/---
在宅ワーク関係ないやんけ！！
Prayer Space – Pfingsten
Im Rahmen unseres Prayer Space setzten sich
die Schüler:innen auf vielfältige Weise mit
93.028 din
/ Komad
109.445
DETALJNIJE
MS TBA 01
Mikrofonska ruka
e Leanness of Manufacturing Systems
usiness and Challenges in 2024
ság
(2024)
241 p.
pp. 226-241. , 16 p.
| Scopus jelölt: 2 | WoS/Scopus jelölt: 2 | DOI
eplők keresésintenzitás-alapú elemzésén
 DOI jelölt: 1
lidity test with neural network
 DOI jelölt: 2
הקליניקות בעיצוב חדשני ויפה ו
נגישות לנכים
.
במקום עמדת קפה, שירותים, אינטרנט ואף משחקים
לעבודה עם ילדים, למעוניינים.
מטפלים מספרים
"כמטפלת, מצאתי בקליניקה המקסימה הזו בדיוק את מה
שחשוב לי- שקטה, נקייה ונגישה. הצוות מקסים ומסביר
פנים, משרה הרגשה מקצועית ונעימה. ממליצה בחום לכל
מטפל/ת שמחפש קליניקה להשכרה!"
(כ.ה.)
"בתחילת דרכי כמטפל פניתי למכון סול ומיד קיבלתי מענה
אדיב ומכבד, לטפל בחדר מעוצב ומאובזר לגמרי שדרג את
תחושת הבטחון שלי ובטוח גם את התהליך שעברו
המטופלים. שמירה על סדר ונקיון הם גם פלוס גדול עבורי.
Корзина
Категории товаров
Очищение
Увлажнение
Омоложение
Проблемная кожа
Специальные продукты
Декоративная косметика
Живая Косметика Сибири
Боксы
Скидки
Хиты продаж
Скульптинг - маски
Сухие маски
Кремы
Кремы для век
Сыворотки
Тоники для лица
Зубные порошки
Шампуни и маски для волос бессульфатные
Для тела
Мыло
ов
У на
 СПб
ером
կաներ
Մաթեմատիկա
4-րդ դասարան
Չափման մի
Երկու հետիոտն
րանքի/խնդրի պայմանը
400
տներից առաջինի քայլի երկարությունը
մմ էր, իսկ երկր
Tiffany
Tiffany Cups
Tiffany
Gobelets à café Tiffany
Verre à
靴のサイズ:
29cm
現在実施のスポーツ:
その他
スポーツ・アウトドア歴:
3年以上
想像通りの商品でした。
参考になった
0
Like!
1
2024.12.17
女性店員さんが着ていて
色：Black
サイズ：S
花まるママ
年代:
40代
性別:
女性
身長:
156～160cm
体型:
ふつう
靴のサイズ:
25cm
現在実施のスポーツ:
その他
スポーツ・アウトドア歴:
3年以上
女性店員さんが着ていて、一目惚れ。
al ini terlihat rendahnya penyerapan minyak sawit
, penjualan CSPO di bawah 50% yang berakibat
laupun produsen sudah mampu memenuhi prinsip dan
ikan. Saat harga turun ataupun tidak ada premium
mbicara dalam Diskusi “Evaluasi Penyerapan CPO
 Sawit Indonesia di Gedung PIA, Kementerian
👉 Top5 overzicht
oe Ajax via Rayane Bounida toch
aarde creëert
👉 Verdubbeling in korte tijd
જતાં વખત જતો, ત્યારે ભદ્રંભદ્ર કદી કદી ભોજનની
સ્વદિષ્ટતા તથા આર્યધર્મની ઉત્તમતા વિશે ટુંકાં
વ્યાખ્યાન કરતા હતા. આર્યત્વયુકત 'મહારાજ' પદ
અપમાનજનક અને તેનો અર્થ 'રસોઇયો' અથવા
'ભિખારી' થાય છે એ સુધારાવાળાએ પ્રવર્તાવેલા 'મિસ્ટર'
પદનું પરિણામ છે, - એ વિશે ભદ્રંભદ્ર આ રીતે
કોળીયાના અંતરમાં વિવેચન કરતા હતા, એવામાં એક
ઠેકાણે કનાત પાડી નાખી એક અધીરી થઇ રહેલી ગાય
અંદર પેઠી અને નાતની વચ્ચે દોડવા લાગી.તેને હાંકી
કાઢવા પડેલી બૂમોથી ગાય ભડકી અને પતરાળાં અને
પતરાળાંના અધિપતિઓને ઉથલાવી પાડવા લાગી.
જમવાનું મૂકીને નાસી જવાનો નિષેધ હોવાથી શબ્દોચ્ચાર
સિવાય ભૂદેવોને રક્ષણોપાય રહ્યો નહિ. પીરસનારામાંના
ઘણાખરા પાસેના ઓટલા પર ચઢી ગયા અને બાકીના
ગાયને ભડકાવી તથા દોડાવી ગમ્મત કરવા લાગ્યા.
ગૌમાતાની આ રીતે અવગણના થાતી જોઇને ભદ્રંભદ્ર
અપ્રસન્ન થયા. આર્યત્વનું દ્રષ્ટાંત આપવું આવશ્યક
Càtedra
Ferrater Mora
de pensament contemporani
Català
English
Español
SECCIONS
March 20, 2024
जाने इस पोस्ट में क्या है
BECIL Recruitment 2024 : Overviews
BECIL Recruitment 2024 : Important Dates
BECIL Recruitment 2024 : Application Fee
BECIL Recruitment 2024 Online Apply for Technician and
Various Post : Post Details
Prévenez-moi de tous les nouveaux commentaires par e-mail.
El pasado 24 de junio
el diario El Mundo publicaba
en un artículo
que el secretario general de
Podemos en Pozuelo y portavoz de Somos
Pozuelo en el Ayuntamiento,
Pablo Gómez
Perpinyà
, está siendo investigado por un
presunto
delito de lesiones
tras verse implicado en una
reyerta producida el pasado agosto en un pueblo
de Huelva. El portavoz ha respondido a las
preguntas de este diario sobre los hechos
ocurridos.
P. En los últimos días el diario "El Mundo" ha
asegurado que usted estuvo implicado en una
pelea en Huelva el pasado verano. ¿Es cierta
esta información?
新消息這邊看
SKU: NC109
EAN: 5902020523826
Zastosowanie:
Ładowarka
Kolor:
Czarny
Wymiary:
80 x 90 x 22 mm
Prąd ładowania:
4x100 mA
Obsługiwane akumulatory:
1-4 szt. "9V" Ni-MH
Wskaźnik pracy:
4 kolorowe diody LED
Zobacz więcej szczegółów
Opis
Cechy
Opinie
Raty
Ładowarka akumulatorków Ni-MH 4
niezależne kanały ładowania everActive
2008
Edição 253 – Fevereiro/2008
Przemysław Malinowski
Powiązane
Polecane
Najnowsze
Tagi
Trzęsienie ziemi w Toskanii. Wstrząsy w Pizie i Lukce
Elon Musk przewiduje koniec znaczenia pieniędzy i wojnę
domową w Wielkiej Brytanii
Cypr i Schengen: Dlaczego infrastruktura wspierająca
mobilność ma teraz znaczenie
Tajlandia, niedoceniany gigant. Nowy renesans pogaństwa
\---
#### What to do:
Pick out the lines above containing the word "Prayer", then copy them.

#### Task result:
Prayer Space – Pfingsten
Im Rahmen unseres Prayer Space setzten sich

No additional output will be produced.